In some cases, like docked users or devices without platform authenticators, we provided keys like the USB 5c Nano to use in place of the Platform Authenticator instead while also supplying Security Key C NFCs as backups.

Our docs reflected our typical choices, but we always worked with users to find something appropriate and usable to make them successful.

How’d ‘The Plan’ Go?

So, here’s our planned timeline:

Project Kickoff May 2022; Security, IT, Infra, Execs June 2022; All FTEs July 2022; Everyone August 2022

And here’s how it actually went:

Project Kickoff May 2022; Security, IT, Infra, Execs June 2022, All FTEs July 2022, Everyone 2023

So, what happened? We have a few learnings to share:

  1. Fulfillment to a distributed global team is really hard. Work from home makes this even more complicated! My advice: pay for importers in any difficult-to-ship-to countries
  2. Always test on yourself first before shipping keys out to users. Because we did this for weeks, we were able to aggressively roll out to all FTEs on our original timeline!
  3. Listen to concerns, and find a path forward for unusual cases. We were changing people’s behavior. If they are docked 100% of the time and requested a WebAuthn-compatible keyboard we let them buy their favorite and expense it.
  4. Lean on enterprise shipping partners where you can. We used Yubico Enterprise Delivery, and their portal helped with US, UK, EU, etc. adoption tremendously. But: they don’t support every country we needed, so we had some complications to work through ourselves
  5. For enforcement: stick to your dates, but allow for exceptions. The “Exception Group” in the plan let us move the needle forward without blocking on the longest tail cases— invaluable!

What’s it like now?

Nowadays, newly-onboarded Discord corporate users receive a laptop and at least one Yubikey alongside that laptop. IT onboards users to Okta and instructs them to register at least two WebAuthn authenticators; typically, this is their Macbook’s TouchID/Windows Hello sensor and also their Security Key C NFC.
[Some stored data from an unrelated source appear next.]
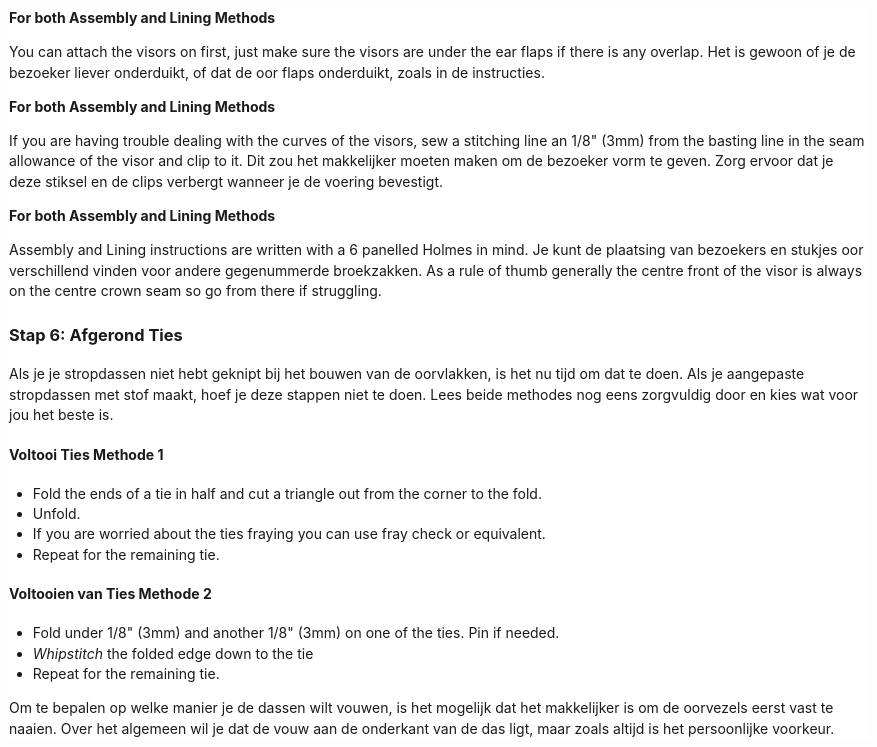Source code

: <Note>

**For both Assembly and Lining Methods**

You can attach the visors on first, just make sure the visors are under the ear flaps if there is any overlap. Het is gewoon of je de bezoeker liever onderduikt, of dat de oor flaps onderduikt, zoals in de instructies.

</Note>

<Tip>

**For both Assembly and Lining Methods**

If you are having trouble dealing with the curves of the visors, sew a stitching line an 1/8" (3mm) from the basting line in the seam allowance of the visor and clip to it. Dit zou het makkelijker moeten maken om de bezoeker vorm te geven. Zorg ervoor dat je deze stiksel en de clips verbergt wanneer je de voering bevestigt.

</Tip>

<Warning>

**For both Assembly and Lining Methods**

Assembly and Lining instructions are written with a 6 panelled Holmes in mind. Je kunt de plaatsing van bezoekers en stukjes oor verschillend vinden voor andere gegenummerde broekzakken. As a rule of thumb generally the centre front of the visor is always on the centre crown seam so go from there if struggling.

</Warning>

### Stap 6: Afgerond Ties

Als je je stropdassen niet hebt geknipt bij het bouwen van de oorvlakken, is het nu tijd om dat te doen. Als je aangepaste stropdassen met stof maakt, hoef je deze stappen niet te doen. Lees beide methodes nog eens zorgvuldig door en kies wat voor jou het beste is.

#### Voltooi Ties Methode 1

- Fold the ends of a tie in half and cut a triangle out from the corner to the fold.
- Unfold.
- If you are worried about the ties fraying you can use fray check or equivalent.
- Repeat for the remaining tie.

#### Voltooien van Ties Methode 2

- Fold under 1/8" (3mm) and another 1/8" (3mm) on one of the ties. Pin if needed.
- _Whipstitch_ the folded edge down to the tie
- Repeat for the remaining tie.

<Note>

Om te bepalen op welke manier je de dassen wilt vouwen, is het mogelijk dat het makkelijker is om de oorvezels eerst vast te naaien. Over het algemeen wil je dat de vouw aan de onderkant van de das ligt, maar zoals altijd is het persoonlijke voorkeur.

</Note>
We also instruct corporate users to set up Okta Verify for use only as a fallback MFA in the event that all their authenticators fail at once. This way, we never have user accounts lacking at least one strong form of multi-factor authentication.

Lockouts at the worst require overnighting a Yubikey to the user; all the while they’re still protected by hardware MFA. We set up an “exception” group that we track with expiring membership to ensure users cannot stay without WebAuthn protecting their Okta sessions for quite a while.

The rollout took some effort, but the change has been very impactful, and users love the ease of use when compared with TOTP or other forms of MFA!

A Call to Action

Phishing attacks are prevalent, and the threat is urgent to address. We’ve stopped thousands of otherwise-successful phishing attacks thanks to our adoption of WebAuthn in Okta.

And, if you’re somebody who has a product that could support WebAuthn and/or passkeys better: please do! (we might even be building/planning this ourselves 😱)! Patchwork support is the biggest hurdle to adoption.

Together, we can make phishing (mostly) a thing of the past!